__Herausforderung 1__:
Als was bezeichnet der Lesetext den Song The Times They Are A-Changin'?

__Lesetext__:
——

The Times They Are A-Changin'

 

Bob Dylan

 

The Times They Are A-Changin'
1964

Nachfolgende Ereignisse, darunter nicht zuletzt das berüchtigte Self Portrait, legen zwar nahe, dass Bob Dylan nicht allzu scharf darauf war, als Stimme einer Generation gelten zu müssen. Er hat diesen Status aber auch selbst verschuldet durch Songs, die zur Mitte der 60er der heraufgrauenden Veränderung und dem Tatendrang einer jungen Generation gewidmet waren und sie womöglich noch zusätzlich befeuert haben. Im Zentrum dessen steht The Times They Are A-Changin', die wohl quintessenzielle Protesthymne aus seiner Feder, die in damals für ihn typischer Manier nicht mehr als die akustische Gitarre, die Mundharmonika, Dylans kratziges Organ und vor allem sein Gefühl für die genau richtigen Worte braucht, um auch Jahrzehnte später noch ähnlich kraftvoll zu klingen wie damals.

218.

——

__Eingabedaten__:
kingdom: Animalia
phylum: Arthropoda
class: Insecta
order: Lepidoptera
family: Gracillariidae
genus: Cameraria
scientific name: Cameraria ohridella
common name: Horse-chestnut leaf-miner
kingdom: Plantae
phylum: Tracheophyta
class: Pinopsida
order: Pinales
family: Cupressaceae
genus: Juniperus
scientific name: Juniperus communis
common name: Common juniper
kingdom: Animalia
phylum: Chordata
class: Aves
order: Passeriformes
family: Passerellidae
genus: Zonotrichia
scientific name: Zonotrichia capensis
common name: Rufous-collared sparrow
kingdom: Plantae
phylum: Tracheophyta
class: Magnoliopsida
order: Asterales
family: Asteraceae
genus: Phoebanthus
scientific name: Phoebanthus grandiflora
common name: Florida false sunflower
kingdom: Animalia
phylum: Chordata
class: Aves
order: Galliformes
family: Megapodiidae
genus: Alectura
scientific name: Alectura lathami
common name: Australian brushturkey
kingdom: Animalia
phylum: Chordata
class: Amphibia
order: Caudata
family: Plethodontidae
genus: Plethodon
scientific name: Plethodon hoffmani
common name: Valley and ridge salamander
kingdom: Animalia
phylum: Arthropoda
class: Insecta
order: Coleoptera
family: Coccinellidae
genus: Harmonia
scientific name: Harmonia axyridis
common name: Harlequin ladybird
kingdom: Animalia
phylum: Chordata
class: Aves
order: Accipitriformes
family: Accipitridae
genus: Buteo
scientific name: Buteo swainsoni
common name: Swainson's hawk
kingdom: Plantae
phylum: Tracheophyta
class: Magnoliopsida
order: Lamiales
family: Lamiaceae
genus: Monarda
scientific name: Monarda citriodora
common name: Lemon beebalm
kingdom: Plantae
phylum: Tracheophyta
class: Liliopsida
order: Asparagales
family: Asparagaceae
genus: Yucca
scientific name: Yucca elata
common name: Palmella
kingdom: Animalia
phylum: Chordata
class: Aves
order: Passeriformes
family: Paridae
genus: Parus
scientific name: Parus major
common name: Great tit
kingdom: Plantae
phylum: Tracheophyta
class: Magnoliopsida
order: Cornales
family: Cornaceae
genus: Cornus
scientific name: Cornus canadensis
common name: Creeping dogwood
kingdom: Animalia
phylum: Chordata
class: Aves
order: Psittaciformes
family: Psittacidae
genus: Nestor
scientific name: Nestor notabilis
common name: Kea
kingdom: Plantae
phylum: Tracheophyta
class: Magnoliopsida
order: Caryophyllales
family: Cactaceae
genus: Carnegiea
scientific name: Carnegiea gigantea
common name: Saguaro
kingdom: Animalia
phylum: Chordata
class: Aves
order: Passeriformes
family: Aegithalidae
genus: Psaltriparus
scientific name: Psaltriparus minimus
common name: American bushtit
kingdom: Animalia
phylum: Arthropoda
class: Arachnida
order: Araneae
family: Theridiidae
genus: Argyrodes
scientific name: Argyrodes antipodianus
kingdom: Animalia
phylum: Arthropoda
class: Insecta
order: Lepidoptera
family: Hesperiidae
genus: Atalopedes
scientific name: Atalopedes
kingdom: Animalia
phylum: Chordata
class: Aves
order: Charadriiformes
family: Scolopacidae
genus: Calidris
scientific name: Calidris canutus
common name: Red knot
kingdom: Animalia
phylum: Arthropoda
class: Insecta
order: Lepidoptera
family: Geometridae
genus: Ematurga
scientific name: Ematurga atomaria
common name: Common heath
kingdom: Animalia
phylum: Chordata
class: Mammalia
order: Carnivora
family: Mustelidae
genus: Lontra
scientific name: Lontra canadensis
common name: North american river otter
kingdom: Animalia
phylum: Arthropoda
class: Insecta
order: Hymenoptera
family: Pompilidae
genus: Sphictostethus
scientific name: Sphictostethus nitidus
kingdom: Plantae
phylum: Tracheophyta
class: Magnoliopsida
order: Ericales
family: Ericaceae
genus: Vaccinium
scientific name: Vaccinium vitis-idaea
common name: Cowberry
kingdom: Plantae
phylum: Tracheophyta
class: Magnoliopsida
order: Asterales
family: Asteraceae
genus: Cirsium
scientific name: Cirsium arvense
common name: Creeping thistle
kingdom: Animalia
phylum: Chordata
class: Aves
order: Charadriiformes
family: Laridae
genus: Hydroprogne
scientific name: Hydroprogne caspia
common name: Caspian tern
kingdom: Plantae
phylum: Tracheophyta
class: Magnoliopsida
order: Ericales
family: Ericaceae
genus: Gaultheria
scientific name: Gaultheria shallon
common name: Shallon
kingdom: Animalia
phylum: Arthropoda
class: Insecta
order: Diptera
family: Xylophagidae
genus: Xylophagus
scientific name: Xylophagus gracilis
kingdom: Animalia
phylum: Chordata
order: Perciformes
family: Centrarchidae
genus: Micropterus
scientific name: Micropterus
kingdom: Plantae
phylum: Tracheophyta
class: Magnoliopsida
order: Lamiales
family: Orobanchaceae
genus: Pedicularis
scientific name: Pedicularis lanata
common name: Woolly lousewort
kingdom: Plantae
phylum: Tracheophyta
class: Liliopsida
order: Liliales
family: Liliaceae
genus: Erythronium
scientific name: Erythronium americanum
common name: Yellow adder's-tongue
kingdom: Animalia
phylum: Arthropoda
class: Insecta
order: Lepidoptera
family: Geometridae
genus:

——

__Herausforderung 2__:
Ordne bitte alles vom Anfang der Einträge bis einschließlich der Zeile mit „order: Pinales“ als Markdown-Tabelle mit den Spalten „Nummer“ und „Zeile“ an. Leerzeilen fallen weg.

__Vollständige Antwort 1__:
Als die wohl quintessenzielle Protesthymne aus Dylans Feder.

__Vollständige Antwort 2__:
| Nummer | Zeile |
|---|---|
| 1 | kingdom: Animalia |
| 2 | phylum: Arthropoda |
| 3 | class: Insecta |
| 4 | order: Lepidoptera |
| 5 | family: Gracillariidae |
| 6 | genus: Cameraria |
| 7 | scientific name: Cameraria ohridella |
| 8 | common name: Horse-chestnut leaf-miner |
| 9 | kingdom: Plantae |
| 10 | phylum: Tracheophyta |
| 11 | class: Pinopsida |
| 12 | order: Pinales |